Saying Goodbye To The Dirty Thirty

What the Nick Swisher trade means for the White Sox

I can swear it was only about seven months ago when Kenny Williams, Ozzie Guillen, and the rest of the White Sox were telling us that Nick Swisher was everything that a White Sox player should be and would be in the future.  Now here we are in the middle of November after a rather unimpressive season for The Dirty Thirty on the south side, and Nick will be making a new home in the Bronx wearing Yankees pinstripes.

I can't say I'm very happy about it.  Sure, Swish had a down year here in Chicago, but you can't say it was his fault.  From day one he was out of sorts as the Sox put him at the top of the order and had him playing in centerfield, neither of which comes naturally to Nick.  He thrived as a lead-off hitter in April, but reality soon caught up to the kid that swings from his shoetops, and he was moved down in the order.

He never did recover, but although he only hit .219 with the team this season he did manage 24 homers, 69 runs driven in, and finished second on the team with 82 walks.  Of course, he also finished second on the team in strikeouts and his .332 OBP isn't exactly what the Sox were hoping for.  Still, I'd rather the Sox had moved Paul Konerko at this point and handed Swish the job at first base.

Offensively their numbers are rather similar -- Paulie's average was 20 points higher but he hit less homers and drove in less runs -- and on defense Nick is the superior first baseman.  Not to mention that Nick is only 27 years old and has plenty of time to grow as a hitter, and he's locked up for three more seasons at about $8 million per.  Konerko is 32 years old and has been on a decline since 2005, and there's no reason to believe he's going to get better next season -- well, unless steroids are legalized -- and he'll be getting worse to the tune of $24 million over the next two years.
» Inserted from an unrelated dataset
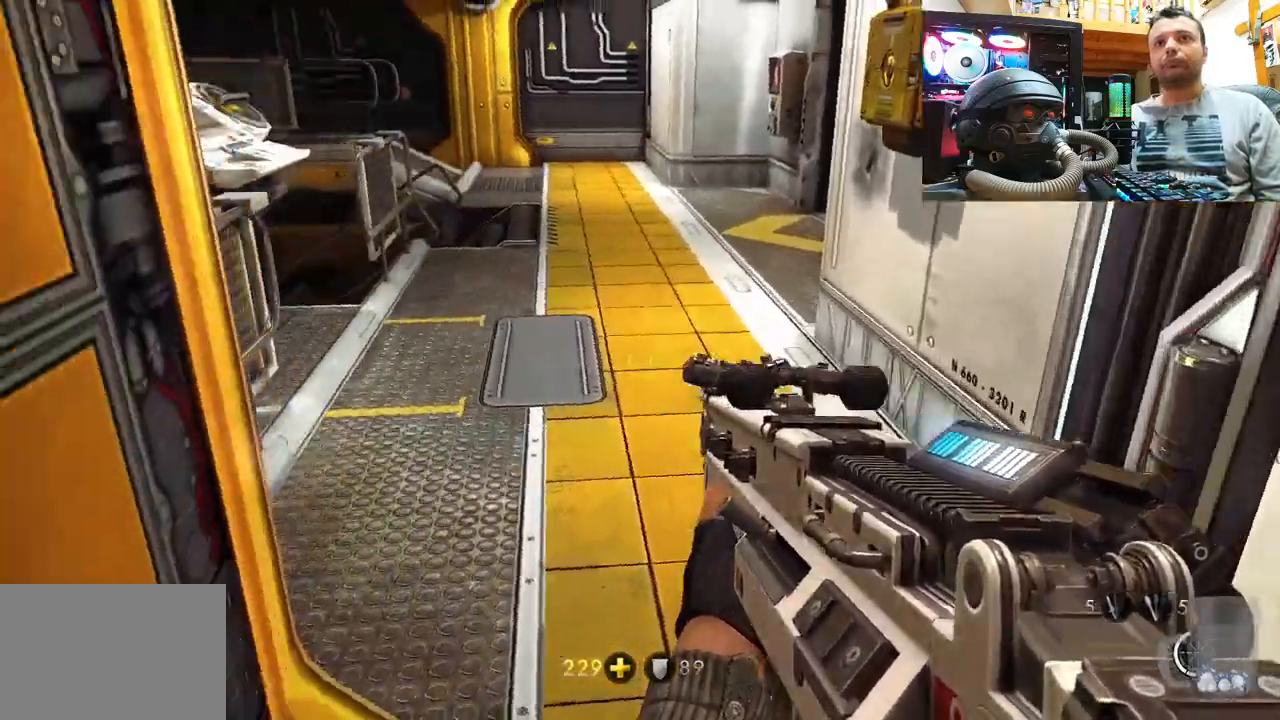
{"buttons": [], "left_stick": "up-right", "right_stick": "left", "events": [[33, "right_stick", "center"], [133, "right_stick", "right"], [383, "right_stick", "center"], [433, "left_stick", "up-right"], [433, "right_stick", "left"]]}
Still, what's done is done so we may as well move on and look at what the Sox got in return.  Wilson Betemit won't be anything but a utility infielder who could battle with Josh Fields and whoever the team brings in to play second base next season, but he's never really done anything in his career to make you think he'll be anything special.  I don't know much about the two pitchers the Sox got in return -- Jeff Marquez and Jhonny Nunez -- but from what I've read they're nothing special either, and will probably never be anything but middle relievers.

Of course, considering how horrible the Sox middle relief was in 2008, that may have been all Kenny Williams was looking for.  Still, considering the price the Sox paid to get Swish from Oakland last season, the one year he gave the team, and the players they got in return for him, it's hard to say the Swisher experiment improved the ballclub.   Though Kenny has surprised all of us before.